# [Your objective]
The answer must be every line of the records below that contains the word "attachment", copied out.

# [Provided records]
★ ★ ★ ★
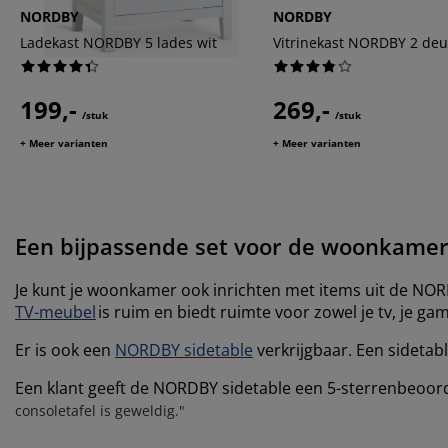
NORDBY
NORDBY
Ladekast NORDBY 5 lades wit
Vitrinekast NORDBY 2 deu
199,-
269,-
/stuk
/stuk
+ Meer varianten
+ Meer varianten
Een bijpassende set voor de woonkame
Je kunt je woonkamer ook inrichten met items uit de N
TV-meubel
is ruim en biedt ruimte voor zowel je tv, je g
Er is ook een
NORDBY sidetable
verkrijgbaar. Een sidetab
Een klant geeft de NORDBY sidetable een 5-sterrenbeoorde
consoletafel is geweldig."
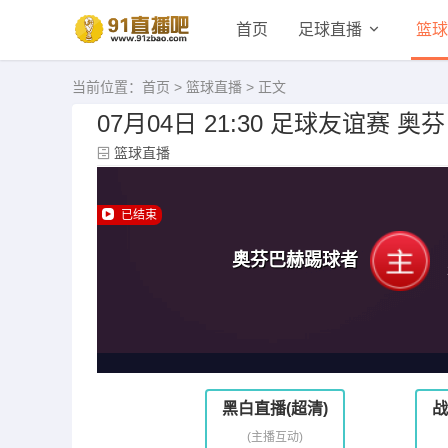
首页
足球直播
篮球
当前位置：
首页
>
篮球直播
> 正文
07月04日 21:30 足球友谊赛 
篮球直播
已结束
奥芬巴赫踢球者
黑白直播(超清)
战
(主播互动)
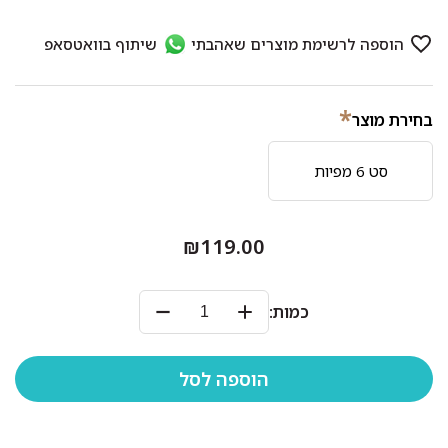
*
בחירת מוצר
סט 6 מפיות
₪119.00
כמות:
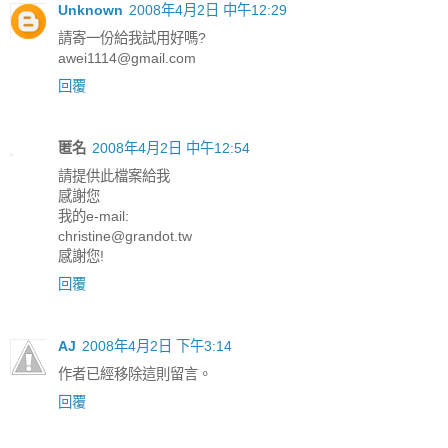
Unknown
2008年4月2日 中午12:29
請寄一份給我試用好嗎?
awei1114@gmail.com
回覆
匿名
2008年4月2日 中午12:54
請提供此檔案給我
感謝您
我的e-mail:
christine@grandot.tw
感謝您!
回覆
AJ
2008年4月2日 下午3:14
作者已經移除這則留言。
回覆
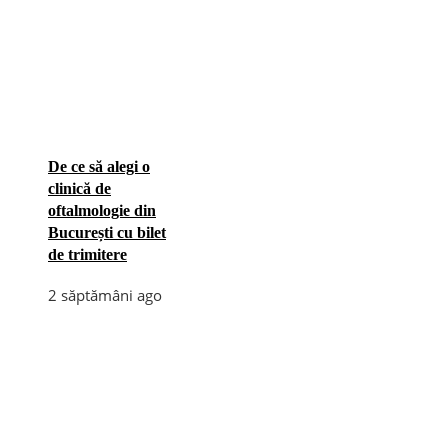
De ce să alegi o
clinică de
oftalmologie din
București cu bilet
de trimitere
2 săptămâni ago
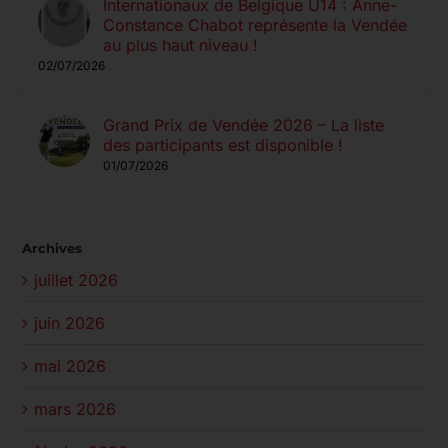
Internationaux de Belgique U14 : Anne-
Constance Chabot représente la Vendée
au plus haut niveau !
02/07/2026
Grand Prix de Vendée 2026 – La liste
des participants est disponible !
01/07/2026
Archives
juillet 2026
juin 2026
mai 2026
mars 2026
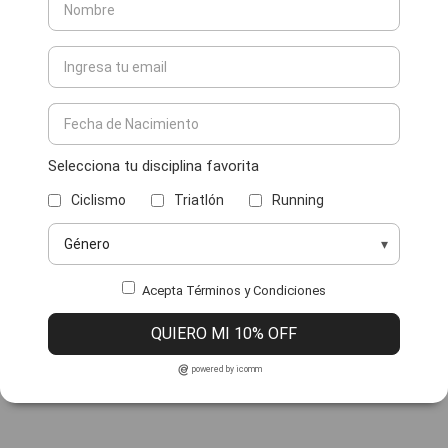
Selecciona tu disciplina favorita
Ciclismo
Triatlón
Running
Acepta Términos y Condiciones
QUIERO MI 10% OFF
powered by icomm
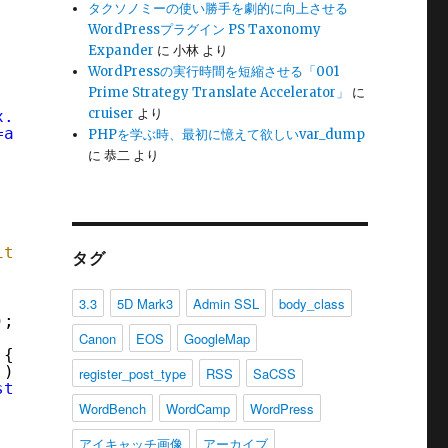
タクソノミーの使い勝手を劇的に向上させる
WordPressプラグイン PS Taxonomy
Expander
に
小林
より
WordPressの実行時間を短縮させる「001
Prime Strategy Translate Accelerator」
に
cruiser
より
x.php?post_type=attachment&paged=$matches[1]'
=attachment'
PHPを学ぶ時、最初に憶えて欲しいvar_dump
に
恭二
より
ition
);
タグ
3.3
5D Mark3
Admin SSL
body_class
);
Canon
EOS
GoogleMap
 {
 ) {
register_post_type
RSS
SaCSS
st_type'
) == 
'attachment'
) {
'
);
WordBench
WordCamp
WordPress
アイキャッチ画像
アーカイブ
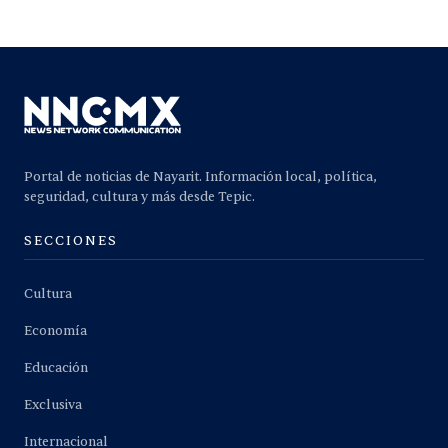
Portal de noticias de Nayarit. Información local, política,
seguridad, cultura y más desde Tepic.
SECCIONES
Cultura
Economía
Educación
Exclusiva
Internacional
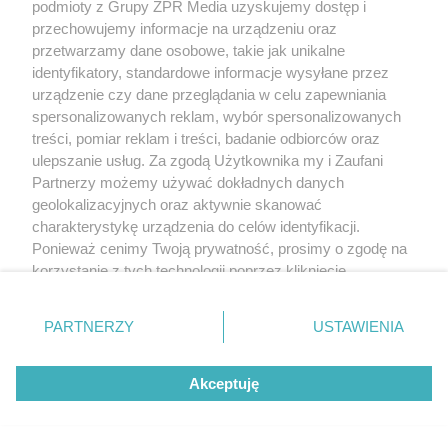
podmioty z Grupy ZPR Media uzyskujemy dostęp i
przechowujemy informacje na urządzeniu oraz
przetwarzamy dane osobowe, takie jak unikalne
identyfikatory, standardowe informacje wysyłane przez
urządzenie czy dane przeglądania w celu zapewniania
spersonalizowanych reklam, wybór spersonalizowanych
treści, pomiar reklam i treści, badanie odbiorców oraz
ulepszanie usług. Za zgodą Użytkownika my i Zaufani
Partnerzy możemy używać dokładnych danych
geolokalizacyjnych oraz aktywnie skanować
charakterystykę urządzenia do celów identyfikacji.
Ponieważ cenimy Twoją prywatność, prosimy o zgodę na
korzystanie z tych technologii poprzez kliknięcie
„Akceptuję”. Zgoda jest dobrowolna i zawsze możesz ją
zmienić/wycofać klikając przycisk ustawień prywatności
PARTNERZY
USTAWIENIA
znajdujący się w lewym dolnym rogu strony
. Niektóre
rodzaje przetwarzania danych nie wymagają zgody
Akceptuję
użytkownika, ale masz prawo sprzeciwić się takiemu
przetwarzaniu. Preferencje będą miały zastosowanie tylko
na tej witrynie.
★ ★ ★ ★
# [Response to the exercise]
x.php?post_type=attachment&paged=$matches[1]'
=attachment'
'attachment'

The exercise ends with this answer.